I was reminded recently that leadership is a bit like beauty – tricky to define, but you know it when you see it.
As the fallout from the crisis becomes clear, we’re facing the uncomfortable truth that yet again the slogan ‘we’re all in this together’ didn’t really mean all of us. COVID-19 has taken the lives of those from BAME communities disproportionately, increased the suffering of people living in poverty whose lives are already scarred by austerity and it’s predicted that unemployment will now soar. With rising tensions and a second recession in a decade looming, we desperately need leaders at all levels of society who can offer us hope and a sense that things will change.
I think that’s why I was so moved to read the reflections of Natalie Bailey, BACP’s Chair on 5 June in response to the murder of George Floyd.1 If you haven’t read it, I urge you to do so. Natalie writes frankly of her memories of school, the pain of being disliked because of her difference and the fear of being a mother to young black men. She describes the murder of George Floyd as symbolic of the systemic oppression black people face worldwide.

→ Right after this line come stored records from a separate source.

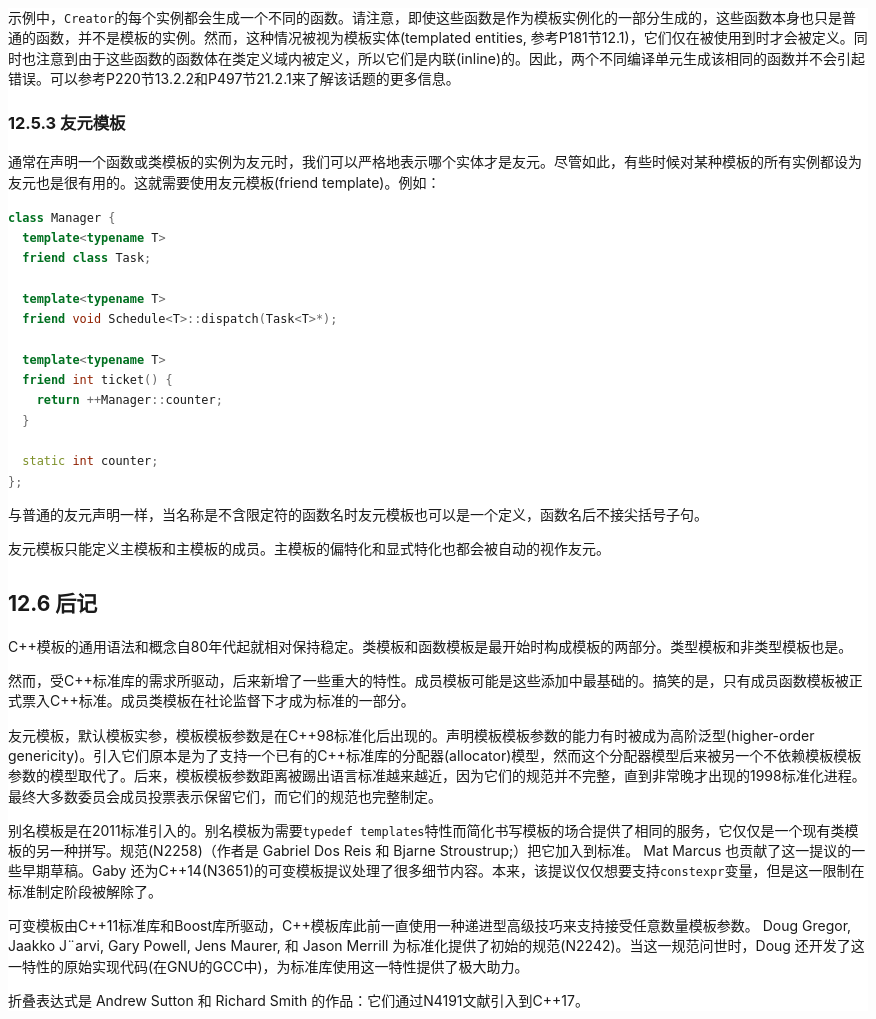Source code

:示例中，`Creator`的每个实例都会生成一个不同的函数。请注意，即使这些函数是作为模板实例化的一部分生成的，这些函数本身也只是普通的函数，并不是模板的实例。然而，这种情况被视为模板实体(templated entities, 参考P181节12.1)，它们仅在被使用到时才会被定义。同时也注意到由于这些函数的函数体在类定义域内被定义，所以它们是内联(inline)的。因此，两个不同编译单元生成该相同的函数并不会引起错误。可以参考P220节13.2.2和P497节21.2.1来了解该话题的更多信息。

### 12.5.3 友元模板

通常在声明一个函数或类模板的实例为友元时，我们可以严格地表示哪个实体才是友元。尽管如此，有些时候对某种模板的所有实例都设为友元也是很有用的。这就需要使用友元模板(friend template)。例如：

```cpp
class Manager {
  template<typename T>
  friend class Task;
  
  template<typename T>
  friend void Schedule<T>::dispatch(Task<T>*);
  
  template<typename T>
  friend int ticket() {
    return ++Manager::counter;
  }
  
  static int counter;
};
```

与普通的友元声明一样，当名称是不含限定符的函数名时友元模板也可以是一个定义，函数名后不接尖括号子句。

友元模板只能定义主模板和主模板的成员。主模板的偏特化和显式特化也都会被自动的视作友元。

## 12.6 后记

C++模板的通用语法和概念自80年代起就相对保持稳定。类模板和函数模板是最开始时构成模板的两部分。类型模板和非类型模板也是。

然而，受C++标准库的需求所驱动，后来新增了一些重大的特性。成员模板可能是这些添加中最基础的。搞笑的是，只有成员函数模板被正式票入C++标准。成员类模板在社论监督下才成为标准的一部分。

友元模板，默认模板实参，模板模板参数是在C++98标准化后出现的。声明模板模板参数的能力有时被成为高阶泛型(higher-order genericity)。引入它们原本是为了支持一个已有的C++标准库的分配器(allocator)模型，然而这个分配器模型后来被另一个不依赖模板模板参数的模型取代了。后来，模板模板参数距离被踢出语言标准越来越近，因为它们的规范并不完整，直到非常晚才出现的1998标准化进程。最终大多数委员会成员投票表示保留它们，而它们的规范也完整制定。

别名模板是在2011标准引入的。别名模板为需要`typedef templates`特性而简化书写模板的场合提供了相同的服务，它仅仅是一个现有类模板的另一种拼写。规范(N2258)（作者是 Gabriel Dos Reis 和 Bjarne Stroustrup;）把它加入到标准。 Mat Marcus 也贡献了这一提议的一些早期草稿。Gaby 还为C++14(N3651)的可变模板提议处理了很多细节内容。本来，该提议仅仅想要支持`constexpr`变量，但是这一限制在标准制定阶段被解除了。

可变模板由C++11标准库和Boost库所驱动，C++模板库此前一直使用一种递进型高级技巧来支持接受任意数量模板参数。 Doug Gregor, Jaakko J¨arvi, Gary Powell, Jens Maurer, 和 Jason Merrill 为标准化提供了初始的规范(N2242)。当这一规范问世时，Doug 还开发了这一特性的原始实现代码(在GNU的GCC中)，为标准库使用这一特性提供了极大助力。

折叠表达式是 Andrew Sutton 和 Richard Smith 的作品：它们通过N4191文献引入到C++17。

Two days later, I was stunned to read of the Black Lives Matter protest in Bristol and that the statue of Edward Colston had been dragged from its plinth and thrown into the river. Despite campaigners repeatedly calling for its removal, this moment of protest was a tipping point – something bigger than the statue had shifted.
I moved to Bristol in the early 90s, making it my home for 20 years and living in the streets where my maternal ancestors had lived. Both my Mum and aunt went to Colston’s Girls School in the 1940s and were proud to be ‘Colston’s girls’. Neither knew about the philanthropist’s involvement in the slave trade because that story simply wasn’t told – it was only decades later that they found out, and that former sense of pride was replaced with the shame of not knowing.

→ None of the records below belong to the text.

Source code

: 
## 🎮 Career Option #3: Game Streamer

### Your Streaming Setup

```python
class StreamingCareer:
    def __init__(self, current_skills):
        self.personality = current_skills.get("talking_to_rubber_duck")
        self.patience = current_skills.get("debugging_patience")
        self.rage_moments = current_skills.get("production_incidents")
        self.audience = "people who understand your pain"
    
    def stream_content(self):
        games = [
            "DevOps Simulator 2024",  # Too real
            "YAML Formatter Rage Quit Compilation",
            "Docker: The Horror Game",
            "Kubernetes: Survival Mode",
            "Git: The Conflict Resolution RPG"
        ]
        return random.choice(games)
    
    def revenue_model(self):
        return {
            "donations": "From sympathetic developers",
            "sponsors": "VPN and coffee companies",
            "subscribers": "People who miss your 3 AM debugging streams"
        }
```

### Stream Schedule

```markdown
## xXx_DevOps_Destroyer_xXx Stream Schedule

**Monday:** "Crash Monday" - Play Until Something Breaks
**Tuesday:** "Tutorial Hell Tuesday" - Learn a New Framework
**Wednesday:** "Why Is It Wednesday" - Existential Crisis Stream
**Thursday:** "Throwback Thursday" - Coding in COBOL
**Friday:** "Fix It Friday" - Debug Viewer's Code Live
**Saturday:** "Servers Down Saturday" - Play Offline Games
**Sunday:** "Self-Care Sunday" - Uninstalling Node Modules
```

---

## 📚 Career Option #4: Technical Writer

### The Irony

Emerging from the pandemic, Helen Kewell cautions us in ‘My workplace’ about the cracks in our society and the growing divisions between people on the basis of gender, race and age. We will hear it in the stories people tell us and Helen encourages us to ‘listen for nuanced feelings of division, tension and “otherness’’’.
Holding hope, it’s an uplifting thought that this is also a moment of possibility – one in which leaders could offer their workforce a new vision and a future direction that can unite people to find a new purpose post COVID-19. Time will tell.